Dominique Lévy Gallery, London
9 November 2016 – 28 January 2017
by Matthew Rudman
Walking up a flight of stairs feels the right way to enter a Pat Steir exhibition: the vast size of her paintings means that she is often pictured on step-ladders or cherry-pickers, reaching ever-higher to make her mark. Now the Dominique Lévy gallery is showing a dramatic selection of Steir’s paintings from 1990 to 2011, marking the 76-year-old’s first London exhibition in 26 years.
Many of the large paintings in this exhibition are drawn from Steir’s Waterfall series, which she began producing in the 80s and continues to work on to this day. On arrival, visitors are greeted by four large-scale works that are illustrative of a typical Waterfall painting: thick horizontal lines made in the upper reaches of the 3-metre tall canvas, from which rivulets of paint dribble down over a background, creating a dichrome image, often tending to shades of black and white.
Simple enough at first glance, these paintings reward close observation: secondary colours emerge in the chaos, cracks reveal layers beneath, near-transparent layers of oil paint glint in the changing light. As Steir told Interview magazine, this is more than chaos for its own sake: “I give up control, and that’s the spiritual aspect of the work – taking what comes and relinquishing control.”
In her Waterfall paintings, Steir limits herself to controlling a few key variables: colour, pressure, the length of her lines, and the viscosity of the turpentine and oil paint mix. She paints her canvasses vertically rather than on the floor, but comparisons to Jackson Pollock still come easily. Steir sees things differently, she told Interview: “My work is non-objective, so what I’m really trying to do is different than Pollock or the abstract expressionists, who were expressing; they were expressionists.” Sol LeWitt, John Cage and Agnes Martin were key formative friendships for Steir, who, over her long career, has occupied an influential space at the intersection of conceptual abstraction, chance, spirituality and East Asian aesthetics of beauty.
Born in 1940 in Newark, New Jersey, Steir was determined, from the age of five, to become an artist. After studying at Boston University and the Pratt Institute, she was featured in the Museum of Modern Art’s Drawing exhibition in 1964, marking her out as one of a growing cadre of female artists gaining prominence in New York for the first time. Over the following decades, Steir worked in publishing before teaching at Parsons, Princeton and the California Institute of the Arts, as well as travelling to East Asia, where she became fascinated with Taoism, Buddhism, Japanese painting and Chinese printmaking, noting to Anne Waldman in BOMB in 2003 her admiration for artists’ “casual confidence with beauty”, in China in particular.

[Records drawn from a collection]
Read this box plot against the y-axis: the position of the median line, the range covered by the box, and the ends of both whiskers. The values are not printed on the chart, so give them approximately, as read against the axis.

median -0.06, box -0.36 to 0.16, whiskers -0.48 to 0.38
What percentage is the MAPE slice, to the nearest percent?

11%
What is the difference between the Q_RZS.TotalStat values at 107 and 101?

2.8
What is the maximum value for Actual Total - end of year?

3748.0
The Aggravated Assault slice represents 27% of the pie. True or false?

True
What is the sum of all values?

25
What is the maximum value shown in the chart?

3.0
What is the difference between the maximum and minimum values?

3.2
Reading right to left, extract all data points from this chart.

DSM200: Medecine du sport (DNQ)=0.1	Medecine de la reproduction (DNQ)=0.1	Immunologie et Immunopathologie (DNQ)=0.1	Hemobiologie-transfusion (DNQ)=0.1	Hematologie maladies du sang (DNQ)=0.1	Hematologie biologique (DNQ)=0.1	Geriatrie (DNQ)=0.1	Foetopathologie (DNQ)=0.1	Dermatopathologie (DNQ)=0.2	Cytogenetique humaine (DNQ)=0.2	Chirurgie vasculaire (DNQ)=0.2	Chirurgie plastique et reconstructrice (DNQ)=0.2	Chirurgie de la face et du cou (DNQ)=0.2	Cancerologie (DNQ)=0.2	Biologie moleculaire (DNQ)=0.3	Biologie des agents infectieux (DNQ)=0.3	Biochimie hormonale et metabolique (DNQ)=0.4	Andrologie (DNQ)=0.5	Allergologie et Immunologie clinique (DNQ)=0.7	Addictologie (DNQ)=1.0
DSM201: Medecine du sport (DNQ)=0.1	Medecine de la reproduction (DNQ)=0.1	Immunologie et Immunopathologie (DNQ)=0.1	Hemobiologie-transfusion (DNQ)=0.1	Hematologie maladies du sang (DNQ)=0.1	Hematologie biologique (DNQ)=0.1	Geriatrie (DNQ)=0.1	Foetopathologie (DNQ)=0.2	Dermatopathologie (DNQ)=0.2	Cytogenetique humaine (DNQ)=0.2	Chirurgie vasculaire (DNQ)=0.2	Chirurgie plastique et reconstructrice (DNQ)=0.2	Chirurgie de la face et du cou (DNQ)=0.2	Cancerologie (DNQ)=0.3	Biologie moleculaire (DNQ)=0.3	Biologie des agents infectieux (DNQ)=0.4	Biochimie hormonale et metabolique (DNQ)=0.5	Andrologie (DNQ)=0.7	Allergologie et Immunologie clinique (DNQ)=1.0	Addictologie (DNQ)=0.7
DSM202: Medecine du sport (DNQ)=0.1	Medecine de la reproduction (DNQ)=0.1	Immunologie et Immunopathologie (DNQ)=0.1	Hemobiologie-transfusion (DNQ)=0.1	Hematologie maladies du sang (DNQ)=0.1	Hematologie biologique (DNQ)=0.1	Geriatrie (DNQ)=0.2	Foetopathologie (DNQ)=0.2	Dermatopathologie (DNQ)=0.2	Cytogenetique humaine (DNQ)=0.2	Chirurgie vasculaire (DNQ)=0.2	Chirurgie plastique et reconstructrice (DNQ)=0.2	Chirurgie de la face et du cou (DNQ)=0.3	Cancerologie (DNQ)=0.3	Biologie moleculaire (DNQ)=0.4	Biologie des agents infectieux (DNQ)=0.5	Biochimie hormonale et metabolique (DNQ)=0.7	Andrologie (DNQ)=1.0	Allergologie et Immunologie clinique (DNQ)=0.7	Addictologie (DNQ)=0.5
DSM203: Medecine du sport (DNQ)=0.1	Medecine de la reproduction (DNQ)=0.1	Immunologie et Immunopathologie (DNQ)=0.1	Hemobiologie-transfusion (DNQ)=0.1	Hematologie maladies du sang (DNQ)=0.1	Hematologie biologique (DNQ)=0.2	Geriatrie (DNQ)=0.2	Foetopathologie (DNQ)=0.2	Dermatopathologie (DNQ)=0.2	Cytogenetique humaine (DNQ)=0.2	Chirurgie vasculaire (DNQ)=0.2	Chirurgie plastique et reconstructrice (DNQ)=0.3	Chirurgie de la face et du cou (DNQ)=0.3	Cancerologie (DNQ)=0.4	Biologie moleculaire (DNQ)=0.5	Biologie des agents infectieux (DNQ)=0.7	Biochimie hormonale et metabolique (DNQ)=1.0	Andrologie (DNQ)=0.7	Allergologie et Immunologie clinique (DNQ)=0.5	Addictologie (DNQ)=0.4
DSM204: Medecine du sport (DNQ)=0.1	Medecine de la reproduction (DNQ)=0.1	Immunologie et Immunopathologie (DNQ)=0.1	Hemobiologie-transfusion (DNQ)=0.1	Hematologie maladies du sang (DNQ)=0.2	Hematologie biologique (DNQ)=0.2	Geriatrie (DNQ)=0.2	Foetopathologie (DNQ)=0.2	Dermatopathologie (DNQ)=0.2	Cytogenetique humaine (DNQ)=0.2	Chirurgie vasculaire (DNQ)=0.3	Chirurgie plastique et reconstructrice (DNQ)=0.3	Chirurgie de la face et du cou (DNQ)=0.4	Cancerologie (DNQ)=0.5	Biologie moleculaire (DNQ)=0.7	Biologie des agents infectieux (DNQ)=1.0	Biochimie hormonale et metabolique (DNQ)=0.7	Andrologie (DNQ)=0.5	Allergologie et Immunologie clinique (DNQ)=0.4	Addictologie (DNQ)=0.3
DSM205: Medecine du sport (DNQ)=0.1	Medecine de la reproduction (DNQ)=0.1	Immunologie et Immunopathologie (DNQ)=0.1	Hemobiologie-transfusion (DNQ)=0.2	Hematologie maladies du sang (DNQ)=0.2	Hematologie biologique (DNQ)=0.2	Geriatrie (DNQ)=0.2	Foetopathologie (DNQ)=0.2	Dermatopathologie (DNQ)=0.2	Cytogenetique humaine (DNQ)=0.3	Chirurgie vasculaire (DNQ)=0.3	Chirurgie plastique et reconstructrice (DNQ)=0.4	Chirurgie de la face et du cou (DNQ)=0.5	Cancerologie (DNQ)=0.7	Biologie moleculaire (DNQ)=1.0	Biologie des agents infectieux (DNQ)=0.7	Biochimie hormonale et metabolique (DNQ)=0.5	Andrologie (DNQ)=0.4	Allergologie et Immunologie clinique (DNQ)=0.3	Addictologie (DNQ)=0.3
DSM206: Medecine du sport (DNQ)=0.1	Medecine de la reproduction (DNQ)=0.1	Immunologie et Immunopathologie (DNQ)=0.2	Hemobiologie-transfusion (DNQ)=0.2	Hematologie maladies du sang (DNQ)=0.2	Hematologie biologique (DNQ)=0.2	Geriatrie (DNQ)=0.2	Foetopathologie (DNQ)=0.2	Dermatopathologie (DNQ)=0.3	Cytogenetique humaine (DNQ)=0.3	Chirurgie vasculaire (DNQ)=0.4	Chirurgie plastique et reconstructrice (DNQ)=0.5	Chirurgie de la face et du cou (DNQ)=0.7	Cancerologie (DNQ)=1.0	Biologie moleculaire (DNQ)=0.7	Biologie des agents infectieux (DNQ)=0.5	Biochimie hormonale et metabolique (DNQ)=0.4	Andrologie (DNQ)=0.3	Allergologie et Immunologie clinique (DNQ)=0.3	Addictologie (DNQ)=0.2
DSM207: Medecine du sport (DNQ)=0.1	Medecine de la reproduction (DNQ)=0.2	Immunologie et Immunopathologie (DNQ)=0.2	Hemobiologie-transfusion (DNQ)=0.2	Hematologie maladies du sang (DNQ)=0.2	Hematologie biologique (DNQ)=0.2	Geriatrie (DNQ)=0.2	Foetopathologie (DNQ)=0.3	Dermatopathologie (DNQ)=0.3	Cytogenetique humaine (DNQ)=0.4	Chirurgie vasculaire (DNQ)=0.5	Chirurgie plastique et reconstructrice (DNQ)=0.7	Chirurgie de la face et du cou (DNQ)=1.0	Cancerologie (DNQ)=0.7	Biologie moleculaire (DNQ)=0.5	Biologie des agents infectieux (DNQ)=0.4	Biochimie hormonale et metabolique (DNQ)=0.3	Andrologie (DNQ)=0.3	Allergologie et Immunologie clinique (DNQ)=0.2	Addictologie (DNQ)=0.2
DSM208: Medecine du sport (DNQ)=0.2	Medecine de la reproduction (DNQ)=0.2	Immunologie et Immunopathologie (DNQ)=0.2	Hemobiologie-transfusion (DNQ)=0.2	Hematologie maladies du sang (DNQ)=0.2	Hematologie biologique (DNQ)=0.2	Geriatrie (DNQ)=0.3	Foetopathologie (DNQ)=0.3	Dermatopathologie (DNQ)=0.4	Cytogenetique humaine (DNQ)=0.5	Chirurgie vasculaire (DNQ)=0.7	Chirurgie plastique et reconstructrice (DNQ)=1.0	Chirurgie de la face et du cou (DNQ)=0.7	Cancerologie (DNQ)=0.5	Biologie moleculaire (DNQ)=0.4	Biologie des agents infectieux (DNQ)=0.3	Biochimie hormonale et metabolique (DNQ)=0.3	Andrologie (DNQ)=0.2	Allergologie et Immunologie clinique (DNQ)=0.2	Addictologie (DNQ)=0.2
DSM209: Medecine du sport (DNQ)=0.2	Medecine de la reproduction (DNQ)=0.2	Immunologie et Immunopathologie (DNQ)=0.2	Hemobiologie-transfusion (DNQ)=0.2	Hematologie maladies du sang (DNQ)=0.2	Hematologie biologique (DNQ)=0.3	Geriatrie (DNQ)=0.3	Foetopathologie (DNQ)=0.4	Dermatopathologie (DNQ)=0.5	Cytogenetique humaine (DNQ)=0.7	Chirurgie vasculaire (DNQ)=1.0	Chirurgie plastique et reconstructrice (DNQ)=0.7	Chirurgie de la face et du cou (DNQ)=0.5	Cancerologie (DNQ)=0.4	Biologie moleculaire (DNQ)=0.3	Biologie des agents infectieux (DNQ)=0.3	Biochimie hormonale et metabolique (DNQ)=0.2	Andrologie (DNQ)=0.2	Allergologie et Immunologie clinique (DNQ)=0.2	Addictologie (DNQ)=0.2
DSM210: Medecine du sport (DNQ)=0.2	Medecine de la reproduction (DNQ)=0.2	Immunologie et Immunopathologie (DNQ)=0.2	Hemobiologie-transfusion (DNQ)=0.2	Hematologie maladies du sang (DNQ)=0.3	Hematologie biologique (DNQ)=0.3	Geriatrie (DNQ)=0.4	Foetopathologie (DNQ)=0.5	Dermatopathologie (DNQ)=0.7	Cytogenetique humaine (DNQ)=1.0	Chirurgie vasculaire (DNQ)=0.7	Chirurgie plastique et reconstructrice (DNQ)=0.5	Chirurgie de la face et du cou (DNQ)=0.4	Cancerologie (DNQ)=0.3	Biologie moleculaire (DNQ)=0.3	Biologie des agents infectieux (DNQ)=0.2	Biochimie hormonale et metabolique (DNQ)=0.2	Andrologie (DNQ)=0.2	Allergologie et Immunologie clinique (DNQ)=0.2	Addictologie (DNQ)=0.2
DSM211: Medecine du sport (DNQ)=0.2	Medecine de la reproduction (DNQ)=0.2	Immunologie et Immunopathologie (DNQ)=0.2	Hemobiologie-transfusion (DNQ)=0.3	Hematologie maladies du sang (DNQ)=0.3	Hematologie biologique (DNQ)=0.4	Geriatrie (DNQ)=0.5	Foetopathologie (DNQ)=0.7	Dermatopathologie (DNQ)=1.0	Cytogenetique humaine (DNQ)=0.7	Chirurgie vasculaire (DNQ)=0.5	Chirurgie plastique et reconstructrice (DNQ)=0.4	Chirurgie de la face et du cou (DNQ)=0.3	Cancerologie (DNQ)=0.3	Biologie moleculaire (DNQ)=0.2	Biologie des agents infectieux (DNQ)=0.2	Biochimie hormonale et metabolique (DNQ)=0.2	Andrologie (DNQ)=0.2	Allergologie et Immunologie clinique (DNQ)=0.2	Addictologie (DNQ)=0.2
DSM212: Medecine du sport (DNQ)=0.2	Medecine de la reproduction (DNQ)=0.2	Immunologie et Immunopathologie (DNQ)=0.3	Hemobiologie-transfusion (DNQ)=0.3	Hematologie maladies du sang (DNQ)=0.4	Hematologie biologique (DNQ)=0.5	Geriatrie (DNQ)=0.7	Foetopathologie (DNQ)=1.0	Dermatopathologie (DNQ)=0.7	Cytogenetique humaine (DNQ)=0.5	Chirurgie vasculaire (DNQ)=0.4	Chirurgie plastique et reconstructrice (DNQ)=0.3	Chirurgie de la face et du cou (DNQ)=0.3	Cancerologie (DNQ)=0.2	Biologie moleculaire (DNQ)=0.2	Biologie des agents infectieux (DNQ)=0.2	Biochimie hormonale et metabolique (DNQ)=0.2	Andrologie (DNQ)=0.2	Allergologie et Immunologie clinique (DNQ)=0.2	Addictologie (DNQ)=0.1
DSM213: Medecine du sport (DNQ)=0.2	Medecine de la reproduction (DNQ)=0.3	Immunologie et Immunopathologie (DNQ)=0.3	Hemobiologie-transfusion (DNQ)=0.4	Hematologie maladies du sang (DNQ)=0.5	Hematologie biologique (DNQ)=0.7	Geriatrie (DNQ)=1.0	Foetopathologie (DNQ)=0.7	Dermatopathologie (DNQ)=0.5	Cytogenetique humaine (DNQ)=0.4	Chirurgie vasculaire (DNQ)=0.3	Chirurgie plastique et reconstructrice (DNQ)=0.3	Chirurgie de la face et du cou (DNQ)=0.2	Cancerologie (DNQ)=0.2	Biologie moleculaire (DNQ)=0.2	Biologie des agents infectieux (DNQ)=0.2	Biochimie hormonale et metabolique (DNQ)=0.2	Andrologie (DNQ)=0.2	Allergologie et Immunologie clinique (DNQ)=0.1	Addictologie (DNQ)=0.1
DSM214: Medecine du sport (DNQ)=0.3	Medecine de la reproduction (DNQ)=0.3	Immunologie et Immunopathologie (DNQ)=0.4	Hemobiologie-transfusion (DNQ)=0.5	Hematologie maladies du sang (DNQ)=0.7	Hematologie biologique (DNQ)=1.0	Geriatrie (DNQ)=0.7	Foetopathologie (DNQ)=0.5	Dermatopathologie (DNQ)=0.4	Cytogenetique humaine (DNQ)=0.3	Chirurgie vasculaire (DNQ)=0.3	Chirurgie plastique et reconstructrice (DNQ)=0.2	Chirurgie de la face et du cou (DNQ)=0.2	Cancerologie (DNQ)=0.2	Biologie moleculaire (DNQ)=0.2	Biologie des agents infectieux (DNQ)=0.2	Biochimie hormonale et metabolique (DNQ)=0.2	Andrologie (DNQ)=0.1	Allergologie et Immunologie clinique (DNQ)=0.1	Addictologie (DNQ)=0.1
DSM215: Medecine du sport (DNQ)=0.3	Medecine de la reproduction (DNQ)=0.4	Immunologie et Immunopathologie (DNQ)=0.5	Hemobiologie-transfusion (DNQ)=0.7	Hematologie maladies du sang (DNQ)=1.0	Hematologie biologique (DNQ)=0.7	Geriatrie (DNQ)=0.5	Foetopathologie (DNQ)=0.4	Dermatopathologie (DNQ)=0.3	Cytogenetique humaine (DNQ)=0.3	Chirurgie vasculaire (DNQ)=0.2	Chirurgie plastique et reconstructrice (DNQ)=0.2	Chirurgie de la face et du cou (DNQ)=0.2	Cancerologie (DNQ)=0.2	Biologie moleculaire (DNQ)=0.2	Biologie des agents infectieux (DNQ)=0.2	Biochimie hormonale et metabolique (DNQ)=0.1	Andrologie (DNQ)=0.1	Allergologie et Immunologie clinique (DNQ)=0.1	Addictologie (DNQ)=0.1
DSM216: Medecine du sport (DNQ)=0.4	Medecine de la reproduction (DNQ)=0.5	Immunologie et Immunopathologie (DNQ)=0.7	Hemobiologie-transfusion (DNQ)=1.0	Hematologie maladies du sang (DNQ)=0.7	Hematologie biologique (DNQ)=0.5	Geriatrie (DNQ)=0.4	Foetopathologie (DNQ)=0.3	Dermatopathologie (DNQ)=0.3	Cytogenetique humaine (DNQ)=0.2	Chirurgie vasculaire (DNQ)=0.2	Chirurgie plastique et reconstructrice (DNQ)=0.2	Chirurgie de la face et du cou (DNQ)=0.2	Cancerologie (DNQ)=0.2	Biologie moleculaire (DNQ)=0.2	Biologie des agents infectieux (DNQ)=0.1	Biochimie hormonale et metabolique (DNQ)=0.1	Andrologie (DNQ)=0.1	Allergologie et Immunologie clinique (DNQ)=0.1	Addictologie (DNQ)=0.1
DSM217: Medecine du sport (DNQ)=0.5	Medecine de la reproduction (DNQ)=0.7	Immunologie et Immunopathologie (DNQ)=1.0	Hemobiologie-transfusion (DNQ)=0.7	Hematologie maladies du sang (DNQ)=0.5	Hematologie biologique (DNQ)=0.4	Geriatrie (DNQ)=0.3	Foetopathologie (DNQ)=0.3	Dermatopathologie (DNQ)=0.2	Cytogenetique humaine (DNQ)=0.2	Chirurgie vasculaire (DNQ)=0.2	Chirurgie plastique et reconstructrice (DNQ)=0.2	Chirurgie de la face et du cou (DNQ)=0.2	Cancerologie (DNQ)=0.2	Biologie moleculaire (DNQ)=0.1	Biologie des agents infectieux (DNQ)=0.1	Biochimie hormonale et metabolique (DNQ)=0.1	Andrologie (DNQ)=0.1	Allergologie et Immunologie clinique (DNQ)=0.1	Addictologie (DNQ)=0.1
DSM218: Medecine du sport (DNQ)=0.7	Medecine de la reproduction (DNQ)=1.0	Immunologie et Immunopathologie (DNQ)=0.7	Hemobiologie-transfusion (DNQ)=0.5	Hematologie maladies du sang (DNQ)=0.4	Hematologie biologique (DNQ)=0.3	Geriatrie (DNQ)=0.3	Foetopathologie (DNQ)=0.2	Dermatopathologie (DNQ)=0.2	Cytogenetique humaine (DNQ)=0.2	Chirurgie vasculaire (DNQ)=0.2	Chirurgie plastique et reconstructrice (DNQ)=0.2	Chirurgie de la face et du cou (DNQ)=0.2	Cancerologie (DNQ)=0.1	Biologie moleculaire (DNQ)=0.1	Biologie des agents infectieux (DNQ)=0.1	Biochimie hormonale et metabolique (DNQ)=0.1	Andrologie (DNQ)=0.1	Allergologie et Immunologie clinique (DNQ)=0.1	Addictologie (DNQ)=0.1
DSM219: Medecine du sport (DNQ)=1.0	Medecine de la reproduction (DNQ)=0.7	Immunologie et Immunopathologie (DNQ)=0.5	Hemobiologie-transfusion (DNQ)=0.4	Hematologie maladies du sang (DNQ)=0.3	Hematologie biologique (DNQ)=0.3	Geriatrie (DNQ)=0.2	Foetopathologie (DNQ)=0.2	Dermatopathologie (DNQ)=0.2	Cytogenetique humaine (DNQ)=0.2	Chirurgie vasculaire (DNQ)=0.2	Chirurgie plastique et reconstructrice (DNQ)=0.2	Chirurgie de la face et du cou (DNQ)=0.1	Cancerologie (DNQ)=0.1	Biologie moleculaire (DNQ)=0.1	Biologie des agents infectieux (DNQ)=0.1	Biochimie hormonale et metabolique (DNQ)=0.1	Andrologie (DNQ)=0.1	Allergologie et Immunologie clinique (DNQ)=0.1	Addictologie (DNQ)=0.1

Parts of the exercise →
1. From the Pat Steir exhibition review, extract the passage that begins at the words "Many of the" and stops after the words "black and white.".
2. Condense the paragraph of the Pat Steir exhibition review that opens with "Born in 1940 in Newark" into a short list of its main facts.
3. Proceed with the Pat Steir exhibition review, starting after its final sentence.
These records are separate material, unrelated to the exhibition review.

Task answers →
1.
Many of the large paintings in this exhibition are drawn from Steir’s Waterfall series, which she began producing in the 80s and continues to work on to this day. On arrival, visitors are greeted by four large-scale works that are illustrative of a typical Waterfall painting: thick horizontal lines made in the upper reaches of the 3-metre tall canvas, from which rivulets of paint dribble down over a background, creating a dichrome image, often tending to shades of black and white.

2.
- Steir was born in 1940 in Newark, New Jersey, and decided at age five to become an artist.
- She studied at Boston University and the Pratt Institute.
- In 1964 she was featured in the Museum of Modern Art's Drawing exhibition, which marked her as one of a growing group of female artists gaining prominence in New York for the first time.
- In later decades she worked in publishing and then taught at Parsons, Princeton and the California Institute of the Arts.
- She traveled to East Asia and became fascinated with Taoism, Buddhism, Japanese painting and Chinese printmaking.
- In a 2003 BOMB interview with Anne Waldman, she praised artists' "casual confidence with beauty," particularly in China.

3.
These influences imply a strict control over her media that seems at odds with her embrace of the unpredictable behaviour of paint under gravity, but Steir’s compositions are delicate and considered because of, rather than despite, this element of chance. Priscilla Waterfall (1991) is a careful sequence of shortening lines, creating a dense vertical cascading effect framed by horizontal arcs of thin splashes from the sides. Elephant Waterfall (1990), the largest work on show, features cream-coloured lines of alternating height and translucency at the top of the canvas, melting on to a speckled base of white and grey, evoking mountains, clouds or wave crests.
The poet and art critic John Yau, quoted in Anne Waldman’s article in BOMB, remarked that Steir’s work “tends to focus on time passing, its entropic power.” These works function as a record of a painted line’s half-life; we can see the simple gesture of a line decay, fanning out into its constituent components. Lean in and tiny, complex details reveal themselves: cracks in the canvas transport paint along canals; thin paint layers crack, exposing what lies beneath; evaporated mixing agents leave dark halos around splashes of egg-shell pigment.
Deeper into the exhibition, colour returns in earnest. Steir leverages high-contrast combinations for maximum impact: peach spatter on a red and blue waterfall, neon yellow on navy, aquamarine drenched in a shower of lemon and scarlet. Dating from the mid-90s, these paintings show Steir experimenting with her format, while works such as Wind and Water (1995) and Wind, Water and Stone: 6AM (1997) abandon the structure of the Waterfall series altogether, in favour of a more nebulous and kinetic arrangement of paint on a square canvas.
Valentine is the most recent of Steir’s paintings on show at this exhibition, produced between 2009 and 2011. It stands out among the other works on display, in part due to its vivid colour scheme, but also because of its lack of a strong vertical structure. Steir’s subtle fluid-based variations are evident in the central crimson area, but the dominant dialogue is horizontal, between shades of mahogany and honey spitting embers at each other from the edges of the canvas.
Of her work, Steir remarked to Anne Walden: “It seems to me, when you put down a line, there is a line. How could that line be abstract? No matter what else it represents it is always still a line.” It might be wrong to label Steir’s work as abstract, as it isn’t really an abstraction away from anything. Steir has, indeed, created waterfalls from paint: like many artists after her, she is using paint for a reflexive purpose, no longer a channel for representation, but as artistic object in itself. Steir’s large, bold paintings are mesmerising in their complex layering of colour and tracing of movement over time. Her work on show at Dominique Lévy charts the compelling progression of her style over two decades, revealing an artist adept at generating fresh ideas within familiar forms.